Our tree this year
(it does not look that crazy, the flash just picks up the silver of the fir needles)
(it does not look that crazy, the flash just picks up the silver of the fir needles)
We decided to hang in Houston this year for Christmas. 1. to finish up Ike repairs, 2. Ike killed out travel budget and 3. I am becoming a Texas weenie and I am pretty sure if I am exposed to -20 temperatures my thinning blood might freeze and I will die.
This year we actually splurged and got a real tree (of course a fir tree since we live on fir tree). Unlike our childhood escapades of trudging through crotch-deep snow in ten degree weather wondering if your lower extremities would need to be amputated before Dad found the “perfect tree”, we headed down to Houston Garden Center, located a mile from our house and picked a pre-cut one off the lot and some guy even carried it to the truck (much easier, less painful).
This is the first real tree we have had since our first Christmas married and its 1. larger, 2. less prickly, and 3.doesn’t look like its been violently tortured. But every tree there is a good story. Our first Christmas tree made Charlie Brown’s tree look like it belonged on Rockefeller Center ….
Jared and I were married in September of 03 during our senior year at college. Like all college kids we were broke (of course most were broke because they were buying beer…we were buying health insurance). We went home to visit my parents and talked about getting a real tree, but could not fork out the $25.00, plus our attic apartment has no room for a kitchen table, let alone a tree.
Before leaving my dad suggested we go out to the farm pasture and cut one down (part of his woody invasive management program). We searched the pastures at dusk, finding a small red cedar that would suffice. We cut him down, and tied him to the back of our 94 achivea and started the 3 hour trek back to our apartment in Ames. We stopped in Waterloo only to find that our securing skills lacked and our precious little tree had been dragged down I-20 for unknown miles. We franticly tied it back to the trunk as the winter winds pierced through layers of clothing…..and the guy in the nice SUV next to us watched, laughing hysterically.
It made its way to Ames in the sub zero temperatures, hooked to a car not much more valuable than the tree itself. We quickly put it in water (in a juice jug because tree stands cost as much as the tree), but between its miles of contact with the frozen pavement and being ripped from the clutches of its native habitat, the damage had been done.

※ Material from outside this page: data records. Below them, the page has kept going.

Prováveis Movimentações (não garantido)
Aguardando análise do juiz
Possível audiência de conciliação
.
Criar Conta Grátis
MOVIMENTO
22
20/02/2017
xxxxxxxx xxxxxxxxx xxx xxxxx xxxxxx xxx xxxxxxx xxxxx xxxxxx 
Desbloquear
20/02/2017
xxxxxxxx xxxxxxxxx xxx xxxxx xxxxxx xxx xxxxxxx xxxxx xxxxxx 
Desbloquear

Its sad branches were brown and flimsy, but were enough to hold the two ornaments we owned. Jared pouted all that week that our tree sucked. So five years later I granted Jared the privilege of a “real Christmas tree”. So far it has survived both kids, is still green and smells soooo good!
5 comments:
this is actually quite a cute story. i enjoyed reading it. it kind of reminds me of one time when big mike and i went out into the country to cut down a "christmas tree" as well. like yours, ours ended up being just some ditch-dwelling cedar tree. it looked pretty bad in our upstairs "apartment" thing. and generally i like the smell of cedar, but by the end of that season, i was hating the smell of that tree. it just didn't look like a bone fide christmas tree to me. i had never had a real one before, and what a disappointing first experience.
I remember that apartment! Don't so much remember the tree though... and I'm pretty sure I would have remembered a story like that. :-)
I love that story and I know that it will be one to tell the grandkids one day. You know the ones... I hiked in the snow up hill both ways. No, really it is lovely. What a fun memory to have.
I just cracked up through this entire post. From the very first picture. And especially after the story of how it got that way.
I love it! You guys have come a long way. I'm pleased to see that your tree is full and beautiful, with more than two ornaments!